Does Fingerprinting Food Stamp Recipients Save Money?
What do New York City and Arizona have in common? No, this is not a trick question; there is one thing: currently, they are the only jurisdictions in the country that require food stamp recipients to register their fingerprints in an electronic database. California and Texas recently lifted their fingerprinting requirements.
Not surprisingly, this has touched off a debate over social utility and costs in New York. Proponents say that the resulting fingerprint database saves the city millions of dollars a year in duplicate fraud. Last year, the Human Resources Administration said it found 1,900 cases of duplicate applications for 2010, with savings of nearly $5.3 million.
Detractors claim this estimate is unproven and that fingerprinting keeps a certain amount of needy people out of the system through intimidation.
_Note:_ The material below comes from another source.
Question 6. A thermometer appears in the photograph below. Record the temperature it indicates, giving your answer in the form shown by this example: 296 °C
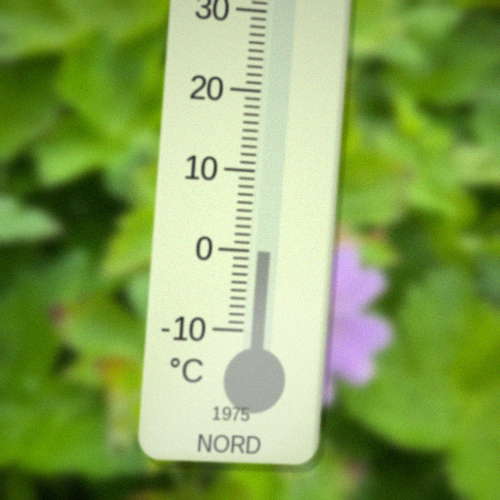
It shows 0 °C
They also point out that the process costs New York $187,364 a year to implement. Research from the Urban Institute, as cited by New York City Council Speaker Christine Quinn, estimates that around 30,000 people are deterred from getting food stamps because of the fingerprinting requirement, which she claims costs low-income families (and the city’s economy) $54 million a year in federal benefits.
One wonders, though, if this kind of exclusion isn’t part of the calculation going on. Mayor Michael Bloomberg is a staunch proponent of the program, declaring the current rate of food stamp fraud to be an unbeatable zero percent.
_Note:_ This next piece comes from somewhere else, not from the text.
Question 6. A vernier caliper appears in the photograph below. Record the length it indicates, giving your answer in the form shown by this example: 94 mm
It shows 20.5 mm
Modern fingerprinting has a long and fascinating history, from Babylon to ancient China, but the idea of keeping a database of fingerprints for widespread identification got its start in British Calcutta, first as contract signatures and then as a way to make sure that Indian civil service pensions weren’t collected by family members after a pensioner died. The man responsible for this bureaucratic breakthrough was Sir William Herschel, who in 1916 wrote his own treatise, The Origin of Fingerprinting, on his work. He writes:
…fraudulent attempts did still come to light. Signatures were still denied personations in presenting false deeds did take place, either to swindle, or, in one case, to fabricate an alibi. As long as I was at Hooghly I was quite satisfied that no will or other deed registered there with the new safeguard would ever be repudiated by the actual executant.
Herschel goes on to lament that after he left India, a man came into the Registrar offices having “cut off the joints of his fingers, hoping to defeat justice by corrupting the witness.”
Hopefully the 30,000 intimidated hungry of New York won’t have to resort to such measures for a meal.